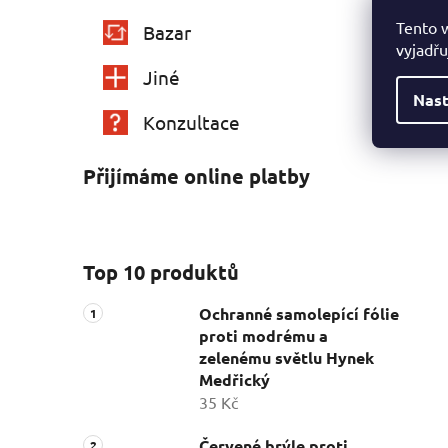
Tento 
Bazar
vyjadřu
Jiné
Nast
Konzultace
Přijímáme online platby
Top 10 produktů
Ochranné samolepící fólie
proti modrému a
zelenému světlu Hynek
Medřický
35 Kč
Červené brýle proti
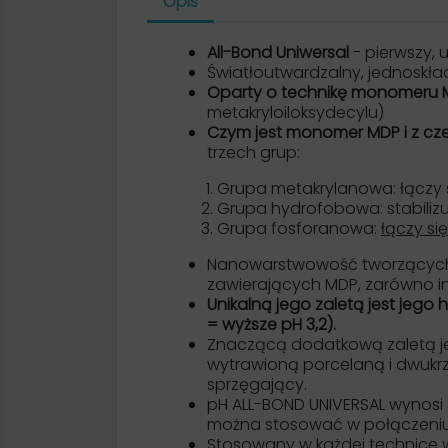
Opis
All-Bond Uniwersal
- pierwszy,
Światłoutwardzalny, jednoskła
Oparty o technikę monomeru
metakryloiloksydecylu)
Czym jest monomer MDP i z cz
trzech grup:
Grupa metakrylanowa: łączy 
Grupa hydrofobowa: stabilizu
Grupa fosforanowa:
łączy si
Nanowarstwowość tworzących 
zawierających MDP, zarówno in vi
Unikalną jego zaletą jest jego
= wyższe pH 3,2).
Znaczącą dodatkową zaletą jes
wytrawioną porcelaną i dwukr
sprzęgający.
pH ALL-BOND UNIVERSAL wynosi 
można stosować w połączeni
Stosowany w każdej technice wy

> **Aim of the task**: Arrange every line of text read from the items above as a Markdown table with the columns "No." and "Line," numbering the rows consecutively and omitting blank lines. Leave the pictures out of the answer.

> **Written answer**:
| No. | Line |
|---|---|
| 1 | Tento  |
| 2 | Bazar |
| 3 | vyjadřu |
| 4 | Jiné |
| 5 | Nast |
| 6 | Konzultace |
| 7 | Přijímáme online platby |
| 8 | Top 10 produktů |
| 9 | Ochranné samolepící fólie |
| 10 | proti modrému a |
| 11 | zelenému světlu Hynek |
| 12 | Medřický |
| 13 | 35 Kč |
| 14 | Červené brýle proti |
| 15 | Opis |
| 16 | All-Bond Uniwersal |
| 17 | - pierwszy, |
| 18 | Światłoutwardzalny, jednoskła |
| 19 | Oparty o technikę monomeru |
| 20 | metakryloiloksydecylu) |
| 21 | Czym jest monomer MDP i z cz |
| 22 | trzech grup: |
| 23 | Grupa metakrylanowa: łączy  |
| 24 | Grupa hydrofobowa: stabilizu |
| 25 | Grupa fosforanowa: |
| 26 | łączy si |
| 27 | Nanowarstwowość tworzących  |
| 28 | zawierających MDP, zarówno in vi |
| 29 | Unikalną jego zaletą jest jego |
| 30 | = wyższe pH 3,2). |
| 31 | Znaczącą dodatkową zaletą jes |
| 32 | wytrawioną porcelaną i dwukr |
| 33 | sprzęgający. |
| 34 | pH ALL-BOND UNIVERSAL wynosi  |
| 35 | można stosować w połączeni |
| 36 | Stosowany w każdej technice wy |